##### Supplied text #####

I was thinking about that today.  I got the text at 4 a.m. of Chris Cornell's passing.  Usually these things don't affect me... but all that history... and of course,  'There but for the grace of God go I'.   I'm just very grateful to be sitting here today,  with songs in my heart, looking out over this marvelous view, surrounded by friends.

Tuesday, May 16, 2017

Spokane, Washington and Who were the Federalists

(Radio Flyer Park in Downtown Spokane, Washington.)

As I drive through the American West with my daughters studying history and literature, (Yes, I pulled them out of school to road trip and read books with me) we come to the Federalists.  What's a Federalist? You ask.... Oh, you came to the right place.
(Spokane is an amazing little city.  A quaint and perfect downtown.)

You see... Once Upon a Time, America was this wonderful fairy tale land full of political unicorns riding on rainbows and everyone wore a fancy wig and life was grand!  We dumped our tea in the harbor, kicked out the Redcoats, and were rocking with a brand spanking new Constitution.  Then the dude on the ten dollar bill, Alexander Hamilton, came and ruined it.  
(There is a waterfall and cable car and an old west feel.)

Hamilton formed the Federalist Party whose believers aimed for a strong centralized government.  This of course meant more taxes (Boo!) but helped pay for roads, bridges, and public schools (Yeah!).  It also brought a National Bank (Yikes!) and closer ties to Britain (More Tea!).  He was opposed by Thomas Jefferson (I'm on the nickel, ya'll!  Guess we aren't all created equal!) who formed another new political party called, get this, the Democratic Republicans!  Confused yet?  Right!
(I drove all night from Portland to be in Spokane at sunrise.)

#####

Requirement 1. Reproduce the stretch of the blog post about Spokane and the Federalists from "As I drive through" through "and perfect downtown.)".

##### Entries #####

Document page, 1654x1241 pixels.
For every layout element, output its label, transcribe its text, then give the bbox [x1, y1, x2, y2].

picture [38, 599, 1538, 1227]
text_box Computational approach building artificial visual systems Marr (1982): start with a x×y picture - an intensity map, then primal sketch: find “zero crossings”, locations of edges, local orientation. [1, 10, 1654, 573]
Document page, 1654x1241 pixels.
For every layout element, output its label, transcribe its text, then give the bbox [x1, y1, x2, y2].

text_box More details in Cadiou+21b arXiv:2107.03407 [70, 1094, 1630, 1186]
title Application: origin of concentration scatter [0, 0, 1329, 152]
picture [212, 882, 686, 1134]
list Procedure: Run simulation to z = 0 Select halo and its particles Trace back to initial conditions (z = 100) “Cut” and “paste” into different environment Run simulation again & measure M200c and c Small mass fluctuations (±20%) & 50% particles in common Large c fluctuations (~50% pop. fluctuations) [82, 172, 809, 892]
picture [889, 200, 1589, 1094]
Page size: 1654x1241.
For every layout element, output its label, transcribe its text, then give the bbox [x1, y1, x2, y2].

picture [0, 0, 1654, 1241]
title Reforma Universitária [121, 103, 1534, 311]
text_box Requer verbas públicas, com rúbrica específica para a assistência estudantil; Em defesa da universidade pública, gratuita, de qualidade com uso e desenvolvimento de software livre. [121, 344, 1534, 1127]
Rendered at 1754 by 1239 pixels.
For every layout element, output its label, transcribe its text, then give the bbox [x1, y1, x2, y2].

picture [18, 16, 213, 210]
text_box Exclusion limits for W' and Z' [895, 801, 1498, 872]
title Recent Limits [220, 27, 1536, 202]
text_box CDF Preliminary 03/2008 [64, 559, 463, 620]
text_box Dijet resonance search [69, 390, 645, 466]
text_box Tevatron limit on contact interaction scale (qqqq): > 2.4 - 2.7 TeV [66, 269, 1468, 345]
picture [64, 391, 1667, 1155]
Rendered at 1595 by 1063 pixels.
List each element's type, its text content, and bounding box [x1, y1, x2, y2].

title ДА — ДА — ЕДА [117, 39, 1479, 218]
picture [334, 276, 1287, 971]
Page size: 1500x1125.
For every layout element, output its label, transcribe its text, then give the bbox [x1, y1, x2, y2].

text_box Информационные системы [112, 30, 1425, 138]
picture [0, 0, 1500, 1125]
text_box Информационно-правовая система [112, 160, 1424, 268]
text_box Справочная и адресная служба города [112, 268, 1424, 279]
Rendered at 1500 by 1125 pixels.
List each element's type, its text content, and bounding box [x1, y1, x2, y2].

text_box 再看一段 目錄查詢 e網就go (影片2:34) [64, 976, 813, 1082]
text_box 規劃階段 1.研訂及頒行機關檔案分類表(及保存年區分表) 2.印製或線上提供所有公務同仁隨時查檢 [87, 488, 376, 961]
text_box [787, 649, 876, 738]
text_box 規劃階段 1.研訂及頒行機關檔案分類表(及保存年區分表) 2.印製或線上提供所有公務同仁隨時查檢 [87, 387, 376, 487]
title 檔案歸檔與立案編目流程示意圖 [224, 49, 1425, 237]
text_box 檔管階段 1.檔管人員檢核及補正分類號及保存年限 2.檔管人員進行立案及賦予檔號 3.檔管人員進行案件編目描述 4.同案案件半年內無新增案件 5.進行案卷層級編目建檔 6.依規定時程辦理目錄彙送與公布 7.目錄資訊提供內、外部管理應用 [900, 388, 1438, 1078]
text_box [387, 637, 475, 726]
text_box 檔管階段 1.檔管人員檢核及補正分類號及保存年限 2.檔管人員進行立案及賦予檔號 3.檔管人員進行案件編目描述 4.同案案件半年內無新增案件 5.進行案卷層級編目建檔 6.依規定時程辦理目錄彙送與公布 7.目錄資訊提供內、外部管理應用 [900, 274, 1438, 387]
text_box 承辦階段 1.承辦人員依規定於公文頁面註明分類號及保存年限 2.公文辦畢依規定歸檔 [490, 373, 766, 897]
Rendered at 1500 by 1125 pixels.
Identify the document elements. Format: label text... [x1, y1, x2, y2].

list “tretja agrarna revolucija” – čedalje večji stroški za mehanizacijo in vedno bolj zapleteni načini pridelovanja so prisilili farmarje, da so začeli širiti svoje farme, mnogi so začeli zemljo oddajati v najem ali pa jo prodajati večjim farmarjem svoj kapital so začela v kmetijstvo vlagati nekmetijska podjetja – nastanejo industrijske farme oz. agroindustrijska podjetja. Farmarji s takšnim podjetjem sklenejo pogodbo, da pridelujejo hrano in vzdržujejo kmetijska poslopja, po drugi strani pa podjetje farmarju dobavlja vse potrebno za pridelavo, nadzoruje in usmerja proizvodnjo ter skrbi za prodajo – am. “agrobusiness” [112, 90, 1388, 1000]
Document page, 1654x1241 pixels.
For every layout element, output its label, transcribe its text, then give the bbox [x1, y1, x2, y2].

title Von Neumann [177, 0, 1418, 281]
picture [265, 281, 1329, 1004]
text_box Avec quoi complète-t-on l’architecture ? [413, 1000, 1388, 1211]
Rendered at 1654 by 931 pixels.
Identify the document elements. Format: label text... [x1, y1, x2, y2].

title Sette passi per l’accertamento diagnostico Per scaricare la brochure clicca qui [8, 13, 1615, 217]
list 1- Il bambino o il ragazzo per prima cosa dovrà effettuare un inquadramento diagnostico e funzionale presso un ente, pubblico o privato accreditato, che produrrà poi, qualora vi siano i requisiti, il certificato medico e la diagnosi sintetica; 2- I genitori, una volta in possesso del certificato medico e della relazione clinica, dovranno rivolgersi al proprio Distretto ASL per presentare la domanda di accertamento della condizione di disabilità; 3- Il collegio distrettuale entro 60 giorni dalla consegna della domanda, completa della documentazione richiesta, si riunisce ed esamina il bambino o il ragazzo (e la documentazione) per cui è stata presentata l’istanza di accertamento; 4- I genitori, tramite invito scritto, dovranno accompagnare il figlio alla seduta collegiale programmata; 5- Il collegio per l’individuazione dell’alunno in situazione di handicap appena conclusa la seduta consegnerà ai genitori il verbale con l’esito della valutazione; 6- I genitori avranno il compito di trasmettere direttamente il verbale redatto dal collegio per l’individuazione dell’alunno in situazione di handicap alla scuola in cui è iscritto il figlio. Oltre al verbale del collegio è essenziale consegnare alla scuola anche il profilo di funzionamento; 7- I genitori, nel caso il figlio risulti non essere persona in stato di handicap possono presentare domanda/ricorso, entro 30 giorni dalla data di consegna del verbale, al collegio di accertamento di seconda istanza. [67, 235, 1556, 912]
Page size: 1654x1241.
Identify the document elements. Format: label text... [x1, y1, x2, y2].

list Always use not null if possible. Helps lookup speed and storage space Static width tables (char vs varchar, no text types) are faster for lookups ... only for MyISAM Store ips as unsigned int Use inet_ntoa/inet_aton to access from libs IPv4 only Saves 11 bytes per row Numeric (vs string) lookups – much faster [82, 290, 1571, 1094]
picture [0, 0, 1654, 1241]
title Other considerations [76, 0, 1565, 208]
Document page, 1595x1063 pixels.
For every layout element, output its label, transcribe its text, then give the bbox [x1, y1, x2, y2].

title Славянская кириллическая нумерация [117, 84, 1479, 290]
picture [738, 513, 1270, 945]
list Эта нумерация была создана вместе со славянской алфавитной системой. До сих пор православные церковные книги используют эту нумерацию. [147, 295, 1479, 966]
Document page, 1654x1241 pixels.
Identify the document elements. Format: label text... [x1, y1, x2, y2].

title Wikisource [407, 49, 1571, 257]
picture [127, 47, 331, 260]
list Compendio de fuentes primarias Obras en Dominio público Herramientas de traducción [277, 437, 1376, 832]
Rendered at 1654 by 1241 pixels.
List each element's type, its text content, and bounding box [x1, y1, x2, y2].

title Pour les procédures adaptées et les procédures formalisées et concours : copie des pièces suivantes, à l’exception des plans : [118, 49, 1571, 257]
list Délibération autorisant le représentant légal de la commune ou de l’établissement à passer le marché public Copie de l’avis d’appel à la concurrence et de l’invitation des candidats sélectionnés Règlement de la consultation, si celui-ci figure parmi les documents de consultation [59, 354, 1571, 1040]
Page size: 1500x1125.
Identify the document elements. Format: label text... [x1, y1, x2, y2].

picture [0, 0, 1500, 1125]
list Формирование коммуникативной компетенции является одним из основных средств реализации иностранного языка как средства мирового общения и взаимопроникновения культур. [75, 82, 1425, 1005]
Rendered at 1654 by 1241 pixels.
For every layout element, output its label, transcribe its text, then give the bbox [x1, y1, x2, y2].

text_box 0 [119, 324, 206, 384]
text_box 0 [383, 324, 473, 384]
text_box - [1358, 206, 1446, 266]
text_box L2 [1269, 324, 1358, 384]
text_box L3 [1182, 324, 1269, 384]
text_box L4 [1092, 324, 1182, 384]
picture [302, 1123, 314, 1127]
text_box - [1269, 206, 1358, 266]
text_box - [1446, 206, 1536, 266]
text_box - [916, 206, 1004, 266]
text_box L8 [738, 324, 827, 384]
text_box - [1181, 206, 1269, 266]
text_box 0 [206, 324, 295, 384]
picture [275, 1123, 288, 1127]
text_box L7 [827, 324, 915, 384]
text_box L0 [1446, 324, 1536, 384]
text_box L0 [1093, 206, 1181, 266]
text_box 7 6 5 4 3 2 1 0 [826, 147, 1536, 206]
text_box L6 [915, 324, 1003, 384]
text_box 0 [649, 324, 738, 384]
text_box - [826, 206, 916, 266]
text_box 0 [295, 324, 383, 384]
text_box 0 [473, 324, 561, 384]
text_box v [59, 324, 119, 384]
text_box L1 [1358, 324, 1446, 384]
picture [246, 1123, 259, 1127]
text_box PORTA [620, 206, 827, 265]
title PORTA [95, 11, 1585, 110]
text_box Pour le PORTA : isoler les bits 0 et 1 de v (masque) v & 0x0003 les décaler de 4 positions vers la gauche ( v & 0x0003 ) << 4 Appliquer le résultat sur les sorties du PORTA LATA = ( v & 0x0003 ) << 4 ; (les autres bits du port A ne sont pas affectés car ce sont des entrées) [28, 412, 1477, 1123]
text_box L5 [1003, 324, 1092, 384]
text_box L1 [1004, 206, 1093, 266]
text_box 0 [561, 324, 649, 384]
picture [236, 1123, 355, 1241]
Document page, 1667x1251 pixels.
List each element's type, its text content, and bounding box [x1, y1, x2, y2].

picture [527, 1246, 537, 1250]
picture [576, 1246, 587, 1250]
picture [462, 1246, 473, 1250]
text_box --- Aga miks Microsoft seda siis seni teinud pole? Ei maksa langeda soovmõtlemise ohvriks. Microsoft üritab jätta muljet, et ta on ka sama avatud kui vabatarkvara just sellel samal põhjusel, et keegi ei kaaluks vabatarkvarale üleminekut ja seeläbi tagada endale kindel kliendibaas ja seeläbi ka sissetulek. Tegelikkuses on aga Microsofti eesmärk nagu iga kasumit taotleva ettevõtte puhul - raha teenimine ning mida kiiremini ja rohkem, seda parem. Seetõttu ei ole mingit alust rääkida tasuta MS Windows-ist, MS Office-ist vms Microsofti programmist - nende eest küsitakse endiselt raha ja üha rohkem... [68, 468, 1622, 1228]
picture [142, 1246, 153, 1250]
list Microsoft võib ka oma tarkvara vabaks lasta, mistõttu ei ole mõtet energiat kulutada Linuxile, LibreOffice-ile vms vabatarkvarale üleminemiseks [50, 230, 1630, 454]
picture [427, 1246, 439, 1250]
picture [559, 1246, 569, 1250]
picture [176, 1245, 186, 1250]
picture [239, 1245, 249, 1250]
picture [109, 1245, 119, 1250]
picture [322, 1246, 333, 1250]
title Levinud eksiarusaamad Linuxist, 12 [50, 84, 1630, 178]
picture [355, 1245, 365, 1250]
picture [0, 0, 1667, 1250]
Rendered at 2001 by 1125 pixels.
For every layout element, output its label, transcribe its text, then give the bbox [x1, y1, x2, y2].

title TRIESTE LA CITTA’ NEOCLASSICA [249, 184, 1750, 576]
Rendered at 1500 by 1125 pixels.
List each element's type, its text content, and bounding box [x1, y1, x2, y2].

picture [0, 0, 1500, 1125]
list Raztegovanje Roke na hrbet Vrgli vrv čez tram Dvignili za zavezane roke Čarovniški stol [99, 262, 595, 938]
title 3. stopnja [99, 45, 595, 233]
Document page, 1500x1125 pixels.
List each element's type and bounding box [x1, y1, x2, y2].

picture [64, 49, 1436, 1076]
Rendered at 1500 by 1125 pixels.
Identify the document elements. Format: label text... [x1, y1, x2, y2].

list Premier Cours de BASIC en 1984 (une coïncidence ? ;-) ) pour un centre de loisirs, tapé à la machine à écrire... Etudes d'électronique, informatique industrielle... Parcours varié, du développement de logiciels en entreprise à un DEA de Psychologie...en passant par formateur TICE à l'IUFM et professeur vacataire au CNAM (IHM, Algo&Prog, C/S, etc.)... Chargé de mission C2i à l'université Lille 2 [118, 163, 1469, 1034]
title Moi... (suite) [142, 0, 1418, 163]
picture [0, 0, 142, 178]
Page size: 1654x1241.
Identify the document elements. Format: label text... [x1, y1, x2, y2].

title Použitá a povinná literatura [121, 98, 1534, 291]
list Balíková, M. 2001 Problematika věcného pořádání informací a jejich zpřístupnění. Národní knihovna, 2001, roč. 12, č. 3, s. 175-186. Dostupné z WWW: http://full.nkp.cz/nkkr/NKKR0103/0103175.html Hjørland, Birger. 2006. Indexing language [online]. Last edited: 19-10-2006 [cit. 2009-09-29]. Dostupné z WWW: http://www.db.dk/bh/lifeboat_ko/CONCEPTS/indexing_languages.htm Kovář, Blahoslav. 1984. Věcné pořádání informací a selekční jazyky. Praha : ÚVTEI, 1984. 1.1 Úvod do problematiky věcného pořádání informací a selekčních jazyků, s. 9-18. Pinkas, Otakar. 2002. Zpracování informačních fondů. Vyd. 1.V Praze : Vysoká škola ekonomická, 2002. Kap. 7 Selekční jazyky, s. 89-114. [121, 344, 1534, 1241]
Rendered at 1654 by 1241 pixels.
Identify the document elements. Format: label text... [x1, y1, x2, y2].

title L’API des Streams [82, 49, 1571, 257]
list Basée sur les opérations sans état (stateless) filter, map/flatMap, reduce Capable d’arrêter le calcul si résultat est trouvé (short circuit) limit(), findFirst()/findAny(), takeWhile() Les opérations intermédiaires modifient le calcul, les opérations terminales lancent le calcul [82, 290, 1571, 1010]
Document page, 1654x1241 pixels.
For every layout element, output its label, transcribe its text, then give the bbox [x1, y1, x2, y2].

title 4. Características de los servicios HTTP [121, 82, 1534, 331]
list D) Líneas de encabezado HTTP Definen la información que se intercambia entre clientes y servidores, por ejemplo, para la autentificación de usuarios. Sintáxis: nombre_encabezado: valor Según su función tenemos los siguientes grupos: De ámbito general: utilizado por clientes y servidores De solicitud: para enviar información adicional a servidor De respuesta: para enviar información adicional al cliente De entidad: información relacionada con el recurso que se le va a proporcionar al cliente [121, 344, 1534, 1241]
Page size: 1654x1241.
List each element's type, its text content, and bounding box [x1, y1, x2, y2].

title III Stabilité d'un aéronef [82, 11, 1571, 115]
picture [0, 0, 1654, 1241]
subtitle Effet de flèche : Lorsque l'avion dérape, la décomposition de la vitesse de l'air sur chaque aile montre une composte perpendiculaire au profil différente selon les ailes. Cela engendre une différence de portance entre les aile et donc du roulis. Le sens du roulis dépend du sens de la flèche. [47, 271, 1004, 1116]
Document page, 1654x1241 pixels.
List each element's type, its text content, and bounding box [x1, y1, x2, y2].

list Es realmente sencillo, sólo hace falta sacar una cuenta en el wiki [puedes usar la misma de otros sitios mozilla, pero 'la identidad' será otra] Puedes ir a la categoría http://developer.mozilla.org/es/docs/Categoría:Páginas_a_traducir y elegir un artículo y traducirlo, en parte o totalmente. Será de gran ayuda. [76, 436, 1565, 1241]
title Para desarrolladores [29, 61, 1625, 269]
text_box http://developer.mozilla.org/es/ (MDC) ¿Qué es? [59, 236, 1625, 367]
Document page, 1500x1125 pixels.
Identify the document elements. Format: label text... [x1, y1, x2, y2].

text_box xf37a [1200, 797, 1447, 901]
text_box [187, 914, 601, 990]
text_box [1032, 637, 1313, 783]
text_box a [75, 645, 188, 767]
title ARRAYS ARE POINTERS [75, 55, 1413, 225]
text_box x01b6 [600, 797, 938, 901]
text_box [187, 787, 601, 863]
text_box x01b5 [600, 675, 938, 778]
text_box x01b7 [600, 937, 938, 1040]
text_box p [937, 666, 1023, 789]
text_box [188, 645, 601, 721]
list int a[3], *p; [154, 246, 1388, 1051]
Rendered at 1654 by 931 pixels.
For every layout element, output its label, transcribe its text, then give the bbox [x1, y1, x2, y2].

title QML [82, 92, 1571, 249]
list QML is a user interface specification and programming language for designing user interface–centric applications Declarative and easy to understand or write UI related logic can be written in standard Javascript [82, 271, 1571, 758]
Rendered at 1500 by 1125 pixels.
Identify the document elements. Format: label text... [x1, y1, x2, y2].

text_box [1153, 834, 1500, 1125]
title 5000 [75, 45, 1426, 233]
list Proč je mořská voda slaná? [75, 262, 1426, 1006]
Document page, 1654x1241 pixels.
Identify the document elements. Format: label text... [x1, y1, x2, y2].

#####

Requirement 2. Rewrite the rows from the first one through the row containing "text_box Requer verbas", changing "layout element" to "page element" and keeping everything else the same. Give only those rows.

Exercise result 1.
As I drive through the American West with my daughters studying history and literature, (Yes, I pulled them out of school to road trip and read books with me) we come to the Federalists.  What's a Federalist? You ask.... Oh, you came to the right place.
(Spokane is an amazing little city.  A quaint and perfect downtown.)

Exercise result 2.
Document page, 1654x1241 pixels.
For every page element, output its label, transcribe its text, then give the bbox [x1, y1, x2, y2].

picture [38, 599, 1538, 1227]
text_box Computational approach building artificial visual systems Marr (1982): start with a x×y picture - an intensity map, then primal sketch: find “zero crossings”, locations of edges, local orientation. [1, 10, 1654, 573]
Document page, 1654x1241 pixels.
For every page element, output its label, transcribe its text, then give the bbox [x1, y1, x2, y2].

text_box More details in Cadiou+21b arXiv:2107.03407 [70, 1094, 1630, 1186]
title Application: origin of concentration scatter [0, 0, 1329, 152]
picture [212, 882, 686, 1134]
list Procedure: Run simulation to z = 0 Select halo and its particles Trace back to initial conditions (z = 100) “Cut” and “paste” into different environment Run simulation again & measure M200c and c Small mass fluctuations (±20%) & 50% particles in common Large c fluctuations (~50% pop. fluctuations) [82, 172, 809, 892]
picture [889, 200, 1589, 1094]
Page size: 1654x1241.
For every page element, output its label, transcribe its text, then give the bbox [x1, y1, x2, y2].

picture [0, 0, 1654, 1241]
title Reforma Universitária [121, 103, 1534, 311]
text_box Requer verbas públicas, com rúbrica específica para a assistência estudantil; Em defesa da universidade pública, gratuita, de qualidade com uso e desenvolvimento de software livre. [121, 344, 1534, 1127]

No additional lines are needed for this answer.